NAB is already Australia’s largest business bank, with a 22 per cent share of the market. It controls about a third of all small and medium business loans, and a third of agriculture lending. Although Mr Thorburn said the bank wanted to become the “most respected” business bank, he declined to specify a revenue target for the lender.
“We are very confident that there will be more revenue growth and more market-share gains and better retention as part of our longer-term plan,” he said.
NAB’s profit was aided by a solid 2.7 per cent lift in housing and business lending over the year, and a better result in its markets and treasury arm. Earnings in the consumer banking and wealth arm rose 4.3 per cent to $1.6bn, while business bank earnings increased 6.3 per cent to $2.8bn.
But investors sold down NAB shares on the threat of greater than expected restructuring costs.
Macquarie analyst German Victor said it was “a broadly neutral result” with “solid underlying trends being offset by additional expenses”. UBS analyst Jonathan Mott said while the bank expected greater expenses to be offset by stronger revenue, shareholders may be sceptical of promises of revenue “until there are signs of delivery”.
“Wealth performance was soft, and expenses were higher than expected, but lending, both mortgages and to businesses, supported the results,” Digital Finance Analytics principal Martin North said.
NAB’s cash return on equity — a key measure of profitability — was 14 per cent, down 30 basis points on last year. Mr Thorburn said the bank was hoping to lead its other big four rivals in return on equity in the near future.
CLSA analyst Brian Johnson questioned why the number of staff to be sacked hadn’t been finalised but the bank was still booking the impairment charge over the next six months.
“Execution hasn’t been great at NAB over the past 25 years,” Mr Johnson said. “Smart CEOs under-promise and over-achieve,” he said.

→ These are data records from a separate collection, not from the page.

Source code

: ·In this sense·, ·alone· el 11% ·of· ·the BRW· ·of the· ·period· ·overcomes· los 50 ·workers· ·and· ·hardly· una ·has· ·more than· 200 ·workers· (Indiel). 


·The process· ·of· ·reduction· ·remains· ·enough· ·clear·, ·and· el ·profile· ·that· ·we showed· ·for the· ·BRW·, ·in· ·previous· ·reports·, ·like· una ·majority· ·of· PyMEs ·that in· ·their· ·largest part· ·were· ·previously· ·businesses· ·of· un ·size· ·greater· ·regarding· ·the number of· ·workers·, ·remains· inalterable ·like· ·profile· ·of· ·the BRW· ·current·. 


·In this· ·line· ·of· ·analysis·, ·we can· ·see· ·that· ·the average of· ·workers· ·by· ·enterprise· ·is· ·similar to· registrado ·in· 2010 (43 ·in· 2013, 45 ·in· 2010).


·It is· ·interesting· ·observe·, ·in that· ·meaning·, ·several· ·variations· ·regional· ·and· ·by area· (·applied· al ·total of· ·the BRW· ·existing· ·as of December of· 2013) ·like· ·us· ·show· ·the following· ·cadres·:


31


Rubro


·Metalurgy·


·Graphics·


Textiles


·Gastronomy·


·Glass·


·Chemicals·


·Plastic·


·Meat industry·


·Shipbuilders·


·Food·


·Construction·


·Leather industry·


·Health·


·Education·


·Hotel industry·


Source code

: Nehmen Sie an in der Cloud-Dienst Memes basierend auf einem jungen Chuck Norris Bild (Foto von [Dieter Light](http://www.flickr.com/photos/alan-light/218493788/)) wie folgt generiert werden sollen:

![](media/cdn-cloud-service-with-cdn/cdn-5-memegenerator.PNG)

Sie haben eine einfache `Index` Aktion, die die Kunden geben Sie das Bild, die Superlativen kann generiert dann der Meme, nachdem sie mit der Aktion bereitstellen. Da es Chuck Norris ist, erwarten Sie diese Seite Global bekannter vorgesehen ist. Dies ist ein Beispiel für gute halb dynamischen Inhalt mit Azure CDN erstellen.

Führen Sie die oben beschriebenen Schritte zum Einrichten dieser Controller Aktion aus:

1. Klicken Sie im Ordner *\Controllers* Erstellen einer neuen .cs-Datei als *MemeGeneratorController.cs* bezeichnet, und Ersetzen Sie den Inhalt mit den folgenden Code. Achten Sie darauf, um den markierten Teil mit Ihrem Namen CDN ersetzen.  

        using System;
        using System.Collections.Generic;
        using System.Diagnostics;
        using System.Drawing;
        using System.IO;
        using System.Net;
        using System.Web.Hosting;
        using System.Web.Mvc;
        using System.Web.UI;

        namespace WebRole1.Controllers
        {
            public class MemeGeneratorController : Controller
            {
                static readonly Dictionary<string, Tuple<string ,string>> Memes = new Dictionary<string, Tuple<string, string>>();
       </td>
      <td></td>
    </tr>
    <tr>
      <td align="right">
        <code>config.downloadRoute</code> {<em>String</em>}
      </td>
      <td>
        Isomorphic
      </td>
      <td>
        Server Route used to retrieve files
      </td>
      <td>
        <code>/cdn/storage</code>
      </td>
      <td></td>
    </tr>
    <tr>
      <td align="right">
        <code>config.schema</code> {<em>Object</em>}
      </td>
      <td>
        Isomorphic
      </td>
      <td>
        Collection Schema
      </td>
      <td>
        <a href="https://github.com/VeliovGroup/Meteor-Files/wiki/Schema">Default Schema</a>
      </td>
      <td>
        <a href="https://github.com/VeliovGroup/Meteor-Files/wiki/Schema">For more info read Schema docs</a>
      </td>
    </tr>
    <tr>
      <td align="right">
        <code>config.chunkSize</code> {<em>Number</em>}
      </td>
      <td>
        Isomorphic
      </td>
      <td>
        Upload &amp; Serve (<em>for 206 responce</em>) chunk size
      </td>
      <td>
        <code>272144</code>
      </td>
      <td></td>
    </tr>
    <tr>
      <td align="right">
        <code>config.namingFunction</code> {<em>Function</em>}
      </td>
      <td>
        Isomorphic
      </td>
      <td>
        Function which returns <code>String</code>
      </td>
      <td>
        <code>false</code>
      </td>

Mr Thorburn said the bank had “to get more angry about costs in a sustainable way”. “We do need a step change,” he said.
NAB will now pour an extra $1.5bn into an overhaul targeting “innovation and capabilities” in its lending operations as it targets a 50 per cent reduction in the number of products it offers.
It will also cut the number of IT applications by it uses by 20 per cent. The new investment spending would see costs grow by between 5 per cent and 8 per cent in the full 2018 financial year, but expenses growth is forecast to be flat thereafter.
“The bank’s going to be a completely different place in terms of ease and simplicity,” Mr Thorburn said.
As part of the NAB overhaul, current chief of the bank’s New Zealand division Anthony Healy will swap roles with Angela Mentis, head of the business and private banking arm.
NAB will pay a final dividend of 99c, with its full-year payout steady at $1.98 per share. The bank will pay out $5.3bn in dividends this year.